Selected passage:
It Was Fish!

It was August 1996.  The occasion was the 25th Anniversary Seminar of Hong Kong Aikido Association.  I met the current Aikido Doshu for the first time.  Then, he was Waka Sensei.

It was a big event.  Apart from having hundreds of participating aikido students from near and far, we also had shihans from Hombu Dojo and senior instructors from all over the world as guest instructors.  Waka Sensei was the VIP among the VIPs for the occasion.

Waka Sensei made his first appearance at the seminar banquet after Sunday practice.  I was hanging out with everybody in a very crowded and super noisy room waiting for his arrival.  The spirit was high.  People were drinking and shouting at each other.  Despite all the chaos, all of a sudden, I could tell someone special just entered the room.  I will never forget this moment: I turned around to find that Waka Sensei was right at the doorway.  He was wearing a navy blue blazer with shiny brass buttons.  He looked like he was glowing.  He looked like a prince to me.  Well, he was kind of a prince -- the crown prince of Aikido.  I was stunned by his presence.

The next day, we continued to have practices at the Police Training School.  After practice was a BBQ party.

For some reasons, dinner arrangements were running behind schedule.  Cottier Sensei was getting a little antsy because it was late, and our guests were hungry.  Meanwhile, the people responsible for cooking were having problems: The new grill mesh was not sufficiently seasoned and the food being cook was stuck!

Exercises to complete:
1. In the aikido seminar account, what was Waka Sensei wearing when he appeared at the banquet?
2. Retype the aikido seminar account word for word, everything from "It was August" down to "for the occasion.".
3. Write the next part of the aikido seminar account, picking up right after its last sentence.
The listing that follows plays no part in the work here.

Given data:
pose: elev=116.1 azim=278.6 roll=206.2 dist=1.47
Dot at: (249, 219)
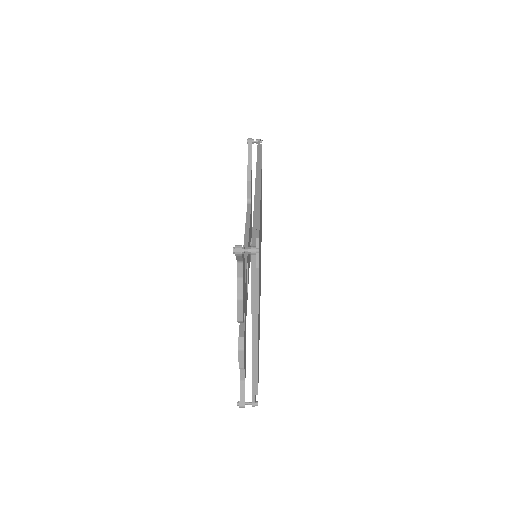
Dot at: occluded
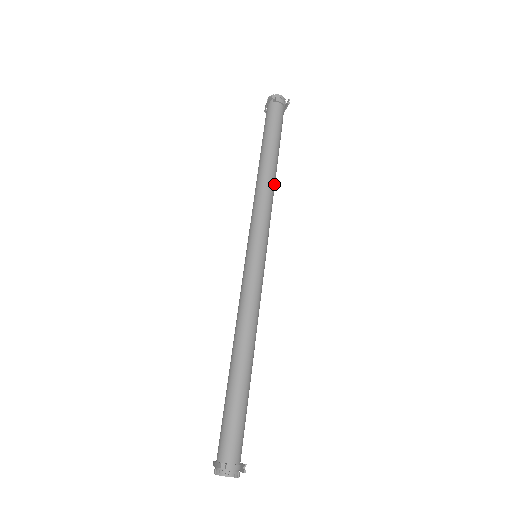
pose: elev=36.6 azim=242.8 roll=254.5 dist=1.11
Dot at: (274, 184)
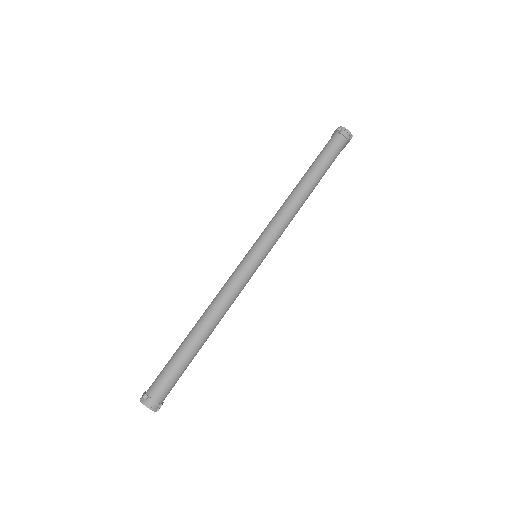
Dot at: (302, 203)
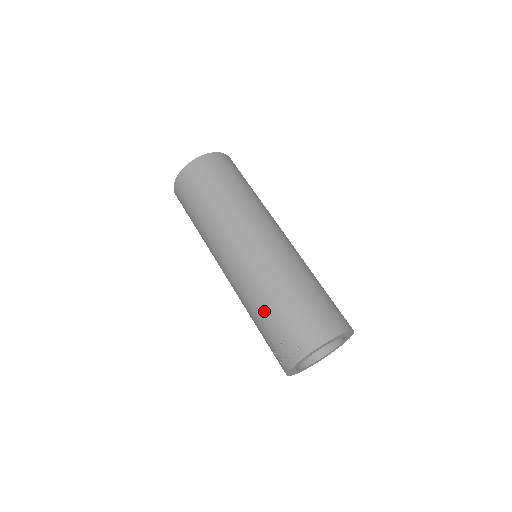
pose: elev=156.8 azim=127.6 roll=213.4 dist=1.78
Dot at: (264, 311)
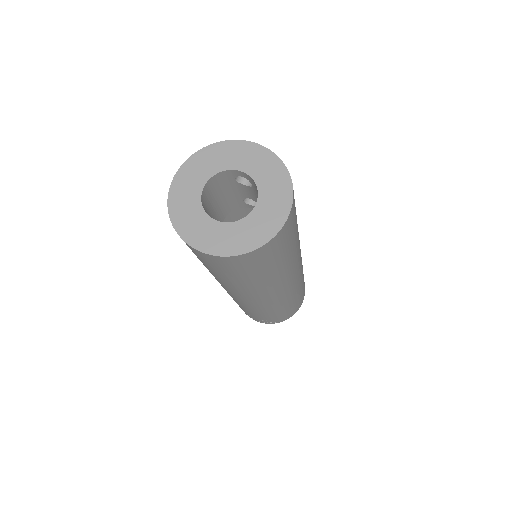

Per-task outputs:
1. He wore a navy blue blazer with shiny brass buttons.

2.
It was August 1996.  The occasion was the 25th Anniversary Seminar of Hong Kong Aikido Association.  I met the current Aikido Doshu for the first time.  Then, he was Waka Sensei.

It was a big event.  Apart from having hundreds of participating aikido students from near and far, we also had shihans from Hombu Dojo and senior instructors from all over the world as guest instructors.  Waka Sensei was the VIP among the VIPs for the occasion.

3.
One of the "perks" of being a young female student in HKAA was that you get to play "flower girl" every once in while.  This evening, I was the lucky one assigned to bring food to Waka Sensei.  Multiple times, I relayed the urgent requests from Cottier Sensei to the kitchen.  To serve food sooner, the desperate cooking team decided that they would scrape off whatever they could off the grill and put them on a plate.  I gaped at what was handed to me -- crumbled pieces of a burnt fish mushed back together.  I didn't know how I could serve it to the crown prince of Aikido.  "Go, Meipo, go.  It will be ok.  He is hungry.  He won't notice," my sempais assured me.

I sheepishly approached Waka Sensei and squeezed out a stiff, nervous smile, "Sensei, Sorry to have kept you waiting.  Here is your food."  I handed the plate to him, but Waka Sensei did not extend his hands out.  He took one look at what was on the plate, then looked at me with really big eyes, "What is this?" I tried to be brave, "It is fish, Sensei."  I sneaked a furtive peek at Waka Sensei .  I just wanted him to take it off my hand so I could disappear from the face of the Earth.  "No, it is not fish." Waka Sensei looked at me and paused.  My heart stopped.  "It WAS fish," Sensei said, as he broke out a smile.  He took the plate from me and even said thank you.  I almost passed out.  Inside, I was screaming and kicking, "This is my first encounter with Waka Sensei.  Why do they have to put me in such horrible position???"  It was possibly the most embarrassing moment in my life.

For the rest of the party, I avoided getting close to the Sensei area -- just in case Waka Sensei would point me out to Cottier Sensei.  I might die if that should happen.

Several months later, Mike and I went to Tokyo for a short visit.  Early morning classes at Hombu Dojo were a must-do.  Traditionally, these classes were taught by Doshu.  However, Doshu had been sick.  Waka Sensei was substituting for his father.

During practice, Waka Sensei walked around class to make corrections and to greet some senior students who had been around for a long time.  I was quietly practicing with a Japanese student at a corner.  Finally, Waka Sensei arrived at our spot.  He tapped my shoulder and waved, "Do you remember me?"  Can it be real?!!  It really freaked me out that Waka Sensei recognized me.  How can I NOT remember you, Waka Sensei?  Are you kidding me?  If I don't, I better not practice Aikido ever again.  Was he really asking that question or was he mocking me???  It was killing me!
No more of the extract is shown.